TASK INSTRUCTIONS: Which lines of the data below hold "middle"? Copy each of them.

SUPPLIED DATA:
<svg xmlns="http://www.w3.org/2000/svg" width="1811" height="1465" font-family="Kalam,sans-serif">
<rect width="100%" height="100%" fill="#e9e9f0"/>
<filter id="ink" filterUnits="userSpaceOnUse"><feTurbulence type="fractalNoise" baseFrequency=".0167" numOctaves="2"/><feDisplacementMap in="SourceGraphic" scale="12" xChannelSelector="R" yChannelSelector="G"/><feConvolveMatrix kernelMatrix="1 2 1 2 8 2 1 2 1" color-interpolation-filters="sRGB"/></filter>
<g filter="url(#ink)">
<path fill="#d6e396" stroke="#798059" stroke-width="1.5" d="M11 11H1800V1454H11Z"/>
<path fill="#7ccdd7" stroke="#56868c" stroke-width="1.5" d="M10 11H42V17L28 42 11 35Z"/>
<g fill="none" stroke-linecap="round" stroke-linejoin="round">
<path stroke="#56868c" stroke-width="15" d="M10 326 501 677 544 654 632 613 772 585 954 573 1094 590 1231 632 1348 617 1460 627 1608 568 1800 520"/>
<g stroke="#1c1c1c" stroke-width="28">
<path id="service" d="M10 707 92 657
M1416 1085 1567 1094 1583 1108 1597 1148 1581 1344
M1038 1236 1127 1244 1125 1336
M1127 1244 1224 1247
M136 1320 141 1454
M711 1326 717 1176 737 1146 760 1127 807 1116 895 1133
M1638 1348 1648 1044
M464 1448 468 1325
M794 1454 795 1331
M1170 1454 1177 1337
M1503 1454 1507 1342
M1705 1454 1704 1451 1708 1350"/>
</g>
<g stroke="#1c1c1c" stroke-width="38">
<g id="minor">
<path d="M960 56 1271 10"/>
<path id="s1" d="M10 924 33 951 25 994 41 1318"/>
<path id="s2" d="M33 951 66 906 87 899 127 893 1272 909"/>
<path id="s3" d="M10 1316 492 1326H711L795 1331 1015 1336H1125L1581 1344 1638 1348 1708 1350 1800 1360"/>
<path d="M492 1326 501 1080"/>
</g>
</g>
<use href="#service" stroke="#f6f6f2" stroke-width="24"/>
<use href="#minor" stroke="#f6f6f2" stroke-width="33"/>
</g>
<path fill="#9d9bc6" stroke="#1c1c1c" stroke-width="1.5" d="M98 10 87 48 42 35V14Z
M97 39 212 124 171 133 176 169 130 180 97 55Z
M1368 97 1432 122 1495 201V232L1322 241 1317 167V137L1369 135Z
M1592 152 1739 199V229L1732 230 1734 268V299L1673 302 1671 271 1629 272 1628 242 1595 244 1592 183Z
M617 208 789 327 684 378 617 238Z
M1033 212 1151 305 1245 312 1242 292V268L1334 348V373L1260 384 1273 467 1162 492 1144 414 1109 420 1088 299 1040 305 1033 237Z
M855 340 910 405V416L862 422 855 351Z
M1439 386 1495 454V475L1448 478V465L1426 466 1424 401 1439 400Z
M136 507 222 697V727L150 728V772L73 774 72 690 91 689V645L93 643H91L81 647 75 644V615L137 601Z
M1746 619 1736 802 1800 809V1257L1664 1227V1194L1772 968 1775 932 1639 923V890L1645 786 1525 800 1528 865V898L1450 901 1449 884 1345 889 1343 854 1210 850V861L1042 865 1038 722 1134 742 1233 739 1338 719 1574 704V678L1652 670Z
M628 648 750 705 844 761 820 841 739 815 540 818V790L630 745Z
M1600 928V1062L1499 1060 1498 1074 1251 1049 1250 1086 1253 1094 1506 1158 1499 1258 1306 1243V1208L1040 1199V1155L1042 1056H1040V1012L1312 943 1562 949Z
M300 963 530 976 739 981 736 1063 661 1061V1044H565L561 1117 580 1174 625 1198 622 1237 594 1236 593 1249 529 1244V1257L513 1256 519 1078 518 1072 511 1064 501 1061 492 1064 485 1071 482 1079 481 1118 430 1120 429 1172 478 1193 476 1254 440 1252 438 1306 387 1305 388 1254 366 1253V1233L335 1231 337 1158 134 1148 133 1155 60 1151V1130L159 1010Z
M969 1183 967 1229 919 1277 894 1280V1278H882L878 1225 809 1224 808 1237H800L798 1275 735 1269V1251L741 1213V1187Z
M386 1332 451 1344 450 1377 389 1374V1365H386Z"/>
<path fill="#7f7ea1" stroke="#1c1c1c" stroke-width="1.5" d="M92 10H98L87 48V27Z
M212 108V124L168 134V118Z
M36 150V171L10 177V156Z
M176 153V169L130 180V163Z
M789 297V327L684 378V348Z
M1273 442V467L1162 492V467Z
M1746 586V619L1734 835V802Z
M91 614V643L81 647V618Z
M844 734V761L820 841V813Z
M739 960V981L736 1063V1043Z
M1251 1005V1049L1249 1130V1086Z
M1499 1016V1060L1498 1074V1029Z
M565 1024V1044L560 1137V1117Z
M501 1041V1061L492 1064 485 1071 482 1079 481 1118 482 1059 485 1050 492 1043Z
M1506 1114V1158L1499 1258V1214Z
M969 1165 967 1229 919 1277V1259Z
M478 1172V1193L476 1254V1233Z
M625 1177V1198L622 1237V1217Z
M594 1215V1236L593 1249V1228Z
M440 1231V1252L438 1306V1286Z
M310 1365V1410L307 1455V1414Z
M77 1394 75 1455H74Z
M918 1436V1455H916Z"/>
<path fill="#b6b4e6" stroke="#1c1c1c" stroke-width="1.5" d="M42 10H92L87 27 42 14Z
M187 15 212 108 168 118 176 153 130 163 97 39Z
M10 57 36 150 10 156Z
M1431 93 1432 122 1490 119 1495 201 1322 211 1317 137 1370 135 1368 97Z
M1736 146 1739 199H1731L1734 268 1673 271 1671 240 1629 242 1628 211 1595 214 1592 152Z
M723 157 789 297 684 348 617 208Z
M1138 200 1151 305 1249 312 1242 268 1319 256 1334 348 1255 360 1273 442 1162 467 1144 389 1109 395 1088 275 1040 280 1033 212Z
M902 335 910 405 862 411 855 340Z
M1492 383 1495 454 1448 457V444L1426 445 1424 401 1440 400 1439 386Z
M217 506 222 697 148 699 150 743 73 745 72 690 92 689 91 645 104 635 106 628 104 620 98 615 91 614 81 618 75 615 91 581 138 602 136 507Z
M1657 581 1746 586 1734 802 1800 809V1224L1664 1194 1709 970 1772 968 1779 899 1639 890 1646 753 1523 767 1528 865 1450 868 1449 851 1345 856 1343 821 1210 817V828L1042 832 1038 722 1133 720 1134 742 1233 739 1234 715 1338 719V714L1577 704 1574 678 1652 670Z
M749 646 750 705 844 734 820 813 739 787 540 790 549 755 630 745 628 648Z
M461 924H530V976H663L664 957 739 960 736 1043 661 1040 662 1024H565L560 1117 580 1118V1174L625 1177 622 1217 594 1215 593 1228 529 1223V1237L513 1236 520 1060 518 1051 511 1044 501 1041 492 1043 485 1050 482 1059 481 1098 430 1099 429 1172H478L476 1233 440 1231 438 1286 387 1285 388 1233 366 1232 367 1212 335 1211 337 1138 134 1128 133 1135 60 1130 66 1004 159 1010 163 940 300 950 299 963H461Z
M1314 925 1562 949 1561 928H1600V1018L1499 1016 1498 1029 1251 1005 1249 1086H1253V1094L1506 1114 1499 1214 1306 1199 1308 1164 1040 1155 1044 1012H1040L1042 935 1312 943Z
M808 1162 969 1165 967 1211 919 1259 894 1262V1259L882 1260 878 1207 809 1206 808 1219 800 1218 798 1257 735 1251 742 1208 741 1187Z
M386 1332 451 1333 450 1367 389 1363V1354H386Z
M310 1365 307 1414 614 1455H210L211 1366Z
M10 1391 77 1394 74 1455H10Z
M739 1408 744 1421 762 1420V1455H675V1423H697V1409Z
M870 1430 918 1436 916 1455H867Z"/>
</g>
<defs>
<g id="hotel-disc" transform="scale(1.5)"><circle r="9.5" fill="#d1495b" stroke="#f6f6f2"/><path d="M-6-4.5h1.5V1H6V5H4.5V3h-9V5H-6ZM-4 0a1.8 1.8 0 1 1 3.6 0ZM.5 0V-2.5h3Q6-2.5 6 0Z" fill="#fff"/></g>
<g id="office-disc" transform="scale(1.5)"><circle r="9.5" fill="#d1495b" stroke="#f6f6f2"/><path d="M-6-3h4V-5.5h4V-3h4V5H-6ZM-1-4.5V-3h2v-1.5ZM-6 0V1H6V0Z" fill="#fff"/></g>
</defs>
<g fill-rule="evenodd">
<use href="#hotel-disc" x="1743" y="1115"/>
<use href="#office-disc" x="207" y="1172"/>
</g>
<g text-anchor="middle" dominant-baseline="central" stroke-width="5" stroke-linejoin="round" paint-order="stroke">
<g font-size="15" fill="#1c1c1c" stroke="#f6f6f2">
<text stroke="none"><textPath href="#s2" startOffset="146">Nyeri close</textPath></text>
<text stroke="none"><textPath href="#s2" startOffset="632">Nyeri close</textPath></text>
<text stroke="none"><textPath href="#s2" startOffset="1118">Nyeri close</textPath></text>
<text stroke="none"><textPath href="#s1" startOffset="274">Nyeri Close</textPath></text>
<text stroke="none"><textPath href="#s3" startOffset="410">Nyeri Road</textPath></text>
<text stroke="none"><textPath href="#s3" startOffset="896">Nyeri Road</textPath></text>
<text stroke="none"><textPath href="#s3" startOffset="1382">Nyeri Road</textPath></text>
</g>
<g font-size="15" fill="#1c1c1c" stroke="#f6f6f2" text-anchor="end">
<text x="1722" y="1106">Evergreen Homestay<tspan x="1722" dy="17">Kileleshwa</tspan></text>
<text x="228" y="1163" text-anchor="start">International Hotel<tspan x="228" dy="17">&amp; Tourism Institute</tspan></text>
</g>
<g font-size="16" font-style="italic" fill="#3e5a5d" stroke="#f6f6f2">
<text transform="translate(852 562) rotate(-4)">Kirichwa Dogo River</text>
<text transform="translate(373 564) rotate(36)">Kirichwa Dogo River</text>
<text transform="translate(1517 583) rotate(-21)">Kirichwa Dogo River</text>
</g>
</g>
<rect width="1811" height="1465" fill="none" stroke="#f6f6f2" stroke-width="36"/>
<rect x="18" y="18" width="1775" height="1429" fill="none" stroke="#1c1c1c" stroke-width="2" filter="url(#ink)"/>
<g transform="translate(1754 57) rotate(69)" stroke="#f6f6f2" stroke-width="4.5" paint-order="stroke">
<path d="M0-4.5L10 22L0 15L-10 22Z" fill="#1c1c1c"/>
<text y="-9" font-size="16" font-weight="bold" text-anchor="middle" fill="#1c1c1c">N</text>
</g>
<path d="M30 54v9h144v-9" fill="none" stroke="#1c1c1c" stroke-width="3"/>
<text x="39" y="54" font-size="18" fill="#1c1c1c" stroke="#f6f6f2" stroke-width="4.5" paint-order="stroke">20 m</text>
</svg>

TASK SOLUTION:
<g text-anchor="middle" dominant-baseline="central" stroke-width="5" stroke-linejoin="round" paint-order="stroke">
<text y="-9" font-size="16" font-weight="bold" text-anchor="middle" fill="#1c1c1c">N</text>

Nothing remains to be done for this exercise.